As you prepare for 2020, we predict that the hyperscale global public cloud leaders will form more alliances while refocusing on their core strengths; leading business app vendors will ditch their proprietary infrastructures; high-performance computing will take off; the crowded cloud-native development ecosystem will deliver service meshes and serverless computing; and cloud management vendors will shift focus to security after a well-publicized public cloud data breach.

Here are three key takeaways from our 2020 cloud computing predictions:

IBM and Oracle will retreat to familiar territory while Alibaba threatens Google. IBM and Oracle will not exit the hyperscale public cloud market, now dominated by AWS, Microsoft, Google, and Alibaba. IBM will focus on helping enterprises use Red Hat’s OpenShift development platform — on any cloud — to modernize core business apps. Oracle will focus on its SaaS and autonomous database products, recommending Azure for general-purpose cloud development services like AI/machine learning, Kubernetes/containers, internet of things, and other emerging innovations. Oracle will ink a high-speed connectivity deal with AWS or Google — it must to serve its customers. Alibaba will generate $4.5 billion in global cloud platform revenue, surpassing Google, but Google will retain its third-place ranking for North American clients due to Alibaba’s small footprint in that region.
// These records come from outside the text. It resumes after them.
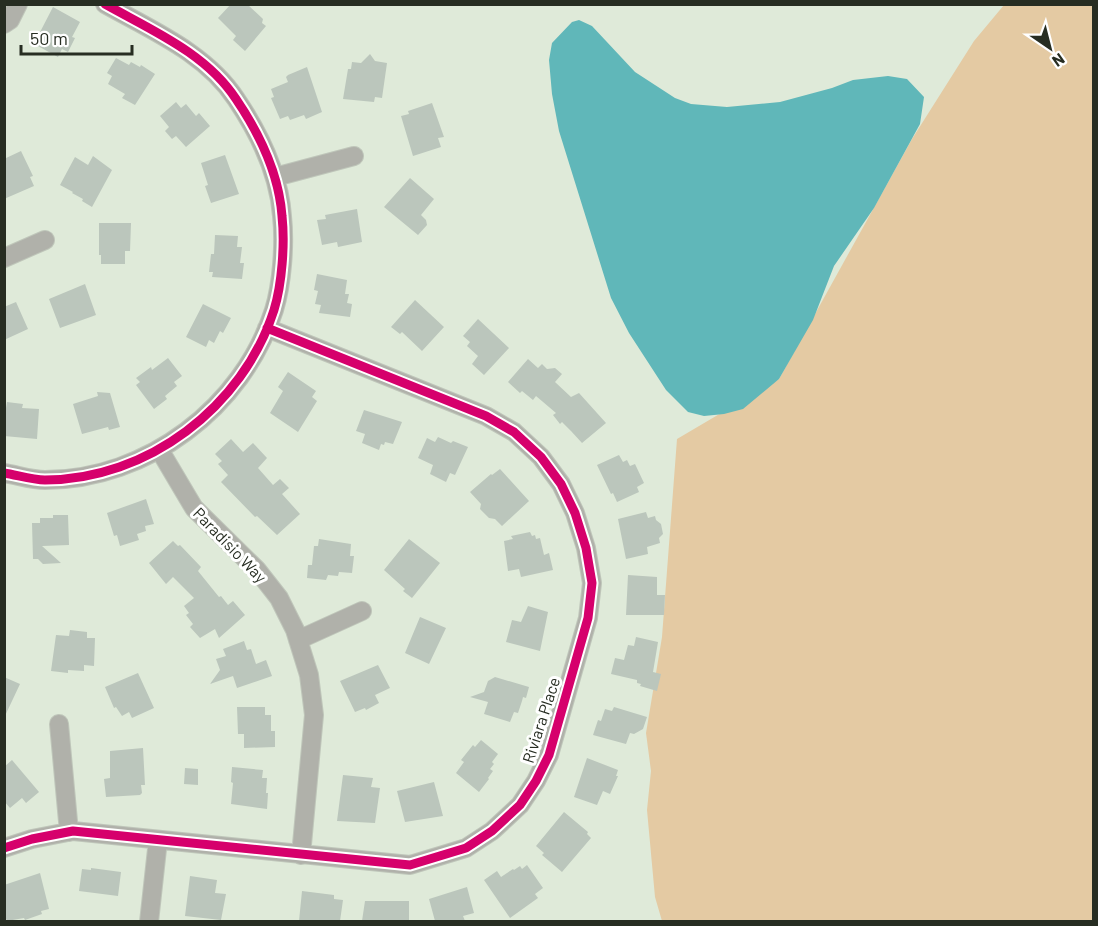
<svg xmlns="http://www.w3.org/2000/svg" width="1098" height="926" font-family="Barlow,sans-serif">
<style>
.green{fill:#e4caa3}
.water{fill:#60b7b9}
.building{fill:#bbc6bc}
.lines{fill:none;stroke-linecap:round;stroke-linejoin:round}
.minor-casing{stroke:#bfc6ba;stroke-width:20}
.minor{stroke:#b0b1aa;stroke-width:18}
.cycleway-casing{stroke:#fff;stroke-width:13}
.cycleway{stroke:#d6006c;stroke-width:9}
.labels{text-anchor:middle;stroke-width:6;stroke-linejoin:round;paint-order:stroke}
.street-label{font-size:16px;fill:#272d22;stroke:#fff}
</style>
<rect width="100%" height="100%" fill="#dfead9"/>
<path class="green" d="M1004,5H1093V921H662L655,897L647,810L651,771L646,733L662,637L677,439L779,379L912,139L974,41Z"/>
<path class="water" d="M579,20L592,26L635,72L675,98L691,104L727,107L780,102L832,88L853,80L888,76L907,79L924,97L920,124L874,208L834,266L813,320L779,379L743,409L724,414L704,416L688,412L666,390L629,333L611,298L559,131L552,94L549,60L552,43L572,22Z"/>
<path class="building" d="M231,4H247L263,19L262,23L266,26L245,51L233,40L236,36L218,18Z
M53,7L80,22L72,37L75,38L68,52L62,49L58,57L36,45L40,37L38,36Z
M370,54L375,61L387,63L382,98L375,97L374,102L343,99L348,69H351L352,62L361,63Z
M116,58L129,65L131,62L140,67L141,65L155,74L135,105L122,98L125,94L108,84L112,76L107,73Z
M307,67L322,112L306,119L304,115L290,120L288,116L280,119L271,98L274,97L271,89L288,82L286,77L288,75Z
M176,102L181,108L186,104L196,116L199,113L210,126L186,147L176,136L172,139L165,131L169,127L160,116Z
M432,103L444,137L438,138L441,147L413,156L401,116L409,114L408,111Z
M21,151L33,176L30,177L34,186L4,199V159Z
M225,155L239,194L211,203L205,186L208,185L201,163Z
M93,156L112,170L92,207L82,201L83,199L72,193L73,192L60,185L75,157L88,165Z
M410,178L434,199L421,215L426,220L427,225L418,235L384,207Z
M357,209L362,242L338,247L337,242L322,245L317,220L326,219L325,215Z
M99,223H131L130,251H125V264H101V255H99Z
M215,235L238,236L237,247H242L240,263H244L242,279L212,277L213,272H209L211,254H214Z
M317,274L347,280L345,294H349L347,303L352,304L350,317L319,313L321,305L315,304L318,291L314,290Z
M85,284L96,315L60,328L49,299Z
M415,300L444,327L422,351L402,332L400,334L391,327Z
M16,302L28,329L4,340V307Z
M203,304L231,318L223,333L220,331L214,343L209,340L206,347L186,337Z
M478,319L509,348L484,375L472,364L478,356L467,346L470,342L463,336Z
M168,358L182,376L174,382L177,386L165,396L167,399L154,409L136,385L140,382L136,378L151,367L152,370Z
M528,359L538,368L542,364L547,369L555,368L562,374L555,382L571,397L579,393L606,423L582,443L571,431L562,422L560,424L553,415L556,413L536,396L533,400L522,391L520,393L508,382Z
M288,372L316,391L312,397L317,401L298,432L270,413L283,391L278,387Z
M97,392L110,393L120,427L109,430L108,427L82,434L73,404L98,396Z
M7,402L23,404L22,408L39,409L37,439L4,436V408H6Z
M364,410L402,422L393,444L385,442L384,445L381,444L379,450L362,443L365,434L356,431Z
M438,437L451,443L453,441L468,447L455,475L450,473L446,482L430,474L433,465L418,458L427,438L435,442Z
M231,439L243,452L253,443L267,458L258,468L273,485L280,479L289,488L282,494L300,514L277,535L257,516L255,517L221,482L228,475L218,464L222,461L215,454Z
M619,455L623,462L627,460L630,466L635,464L644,483L637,487L639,492L617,502L613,493L611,494L597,465Z
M500,469L529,501L502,526L495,519L489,518L480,509L481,504L470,492L491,474L492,475Z
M146,499L154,524L145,526L146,531L137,534L139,540L120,546L117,535L114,536L107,513Z
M646,512L648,518L655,516L656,520L661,524L663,534L659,538L660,543L647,547L648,554L626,559L618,519Z
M53,515H68L69,545L42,546L61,563L43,564L38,559H33L32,523H40V518H53Z
M530,532L532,536L535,535L536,539L540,538L544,555L549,553L553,570L521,577L519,569L508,571L504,541L513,539L511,536Z
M319,539L351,544L350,556H354L352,573L339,572L338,576L328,575L326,580L307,578L308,565H312L314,546H318Z
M409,539L440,563L412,598L403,591L405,589L384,570Z
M173,541L178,546L180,545L201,567L198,571L219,597L221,596L228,605L233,601L245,615L219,638L215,629L200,638L190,627L193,624L186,615L189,613L184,606L194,598L173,577L166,584L149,563Z
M628,575L657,577V595H665L664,615H626Z
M528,606L548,612L540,651L506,642L512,620L521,622Z
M420,617L446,628L429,664L405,653Z
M70,630L87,632V638H95L94,666L84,665V671L68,670V673L51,671L56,635L69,636Z
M636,637L658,642L653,672L661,674L657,691L640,686L641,684L637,683V680L611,674L615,658L624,660L628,645L634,646Z
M244,641L247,650L251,649L256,664L266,660L272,676L237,688L233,676L210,684L220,670L216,659L226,656L223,649Z
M378,665L390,688L375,695L379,703L366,710L365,708L355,712L340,681Z
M138,673L154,708L132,718L129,712L122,716L116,707L114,708L105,687Z
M4,677L20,684L4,718Z
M495,677L529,687L526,698L523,697L522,701L518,713L514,712L510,722L484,714L488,702L470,697L484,692L488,681Z
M237,707H265V715H271V731H275V747L244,748V734H238Z
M614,707L647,717L643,729L634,734L630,733L626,744L593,735L598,720L601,721L605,709L612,711Z
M481,740L498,754L492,762L494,764L490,769L493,771L488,778L489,779L479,792L456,773L464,762L461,760L473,745L475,747Z
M143,748L145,785H141L142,793L140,795L106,797L104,779L110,778V751Z
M587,758L618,770L616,776H618L610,794L603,791L597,805L574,797Z
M12,760L39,792L26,803L22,798L10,808L4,801V767Z
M232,767L263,770L262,778H267L266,793H268L267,809L231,804L233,783L231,782Z
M185,768L198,769V785L184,784Z
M343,775L373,778L371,787L380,788L375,823L337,821Z
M434,782L443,816L405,822L397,791Z
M564,812L588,832L587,834L591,838L562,872L542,855L544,853L536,846Z
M527,865L543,888L535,894L538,898L510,918L484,880L497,871L501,877L513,869L514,870L520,866L522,869Z
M91,868L121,872L118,896L79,891L82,869L91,870Z
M40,873L49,909L41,911L42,914L25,920L24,918L7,921L4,914V885Z
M190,876L217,880L215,893L226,894L221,920L185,916Z
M467,887L474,913L463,916L465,921H435L429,899Z
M302,891L334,895V899L343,900L340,921H299Z
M365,901H409V921H362Z"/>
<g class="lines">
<defs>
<path id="minor" d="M4,24L10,20L18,4
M275,177L354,156
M4,258L45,240
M159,449L194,508L257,570L279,598L295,630L309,675L314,715L301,855
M4,473C17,475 32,480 45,480C147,480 243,407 274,310C282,284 285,244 282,216C279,175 259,133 236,99C206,53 151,30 105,4
M298,640L362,611
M59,724L69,832
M4,848L32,839L73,831L410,865L466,848L492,831L520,805L536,781L549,755L588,618L592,583L586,548L575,513L561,484L541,457L514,432L486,416L267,328
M149,922L158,840"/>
</defs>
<use href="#minor" class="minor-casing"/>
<use href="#minor" class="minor"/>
<defs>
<path id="cycleway" d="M4,473C17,475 32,480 45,480C147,480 243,407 274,310C282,284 285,244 282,216C279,175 259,133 236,99C206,53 151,30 105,4
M4,848L32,839L73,831L410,865L466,848L492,831L520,805L536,781L549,755L588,618L592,583L586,548L575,513L561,484L541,457L514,432L486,416L267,328"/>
</defs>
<use href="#cycleway" class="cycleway-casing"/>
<use href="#cycleway" class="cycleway"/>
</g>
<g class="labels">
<g class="street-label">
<text transform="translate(230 545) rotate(46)" y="6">Paradisio Way</text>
<text transform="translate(541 720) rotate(-72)" y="6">Riviara Place</text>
</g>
</g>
<rect width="1098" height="926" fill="none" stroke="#272d22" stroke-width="12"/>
<g transform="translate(1050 48) rotate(145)" stroke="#ffffff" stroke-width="4.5" paint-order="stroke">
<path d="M0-4.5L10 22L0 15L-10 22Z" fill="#272d22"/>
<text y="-9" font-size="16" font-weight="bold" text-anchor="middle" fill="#272d22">N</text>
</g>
<path d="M21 45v9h111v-9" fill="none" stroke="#272d22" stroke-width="3"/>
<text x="30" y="45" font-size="18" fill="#272d22" stroke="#ffffff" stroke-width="4.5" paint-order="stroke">50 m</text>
</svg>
Open source cloud-native development battles target service meshes and serverless. The hundreds of open source projects and vendors vying for developer attention in the cloud-native development ecosystem will wage a pitched battle in 2020. Last year, Kubernetes won the battle for container orchestration and launched a host of new commercial offerings that infrastructure and operations pros are only now learning how to implement, secure, and operate. Service meshes promise even more powerful interservice networking, visibility, and security, and serverless opens new programming models abstracted completely from infrastructure concerns. While no one solution has won, Istio stands out today in the service mesh space, and Knative is a solid bet for serverless — and both will most likely be consumed by enterprises as part of a cloud-native development platform from AWS, Microsoft, Google, VMware/Pivotal, or IBM/Red Hat.
Cloud management players must — and will — tackle cloud security. The Capital One breach in AWS has brought attention to the next big cloud management challenge: securing apps and data in an increasingly hybrid cloud world. The hyperscale cloud leaders will ramp up investment in their native security offerings, while cross-cloud management providers must buy, build, and/or acquire security capabilities that go beyond past identity and access management. Early moves began in 2019 when VMware acquired Carbon Black to infuse security throughout its cloud management, virtualization, and container products.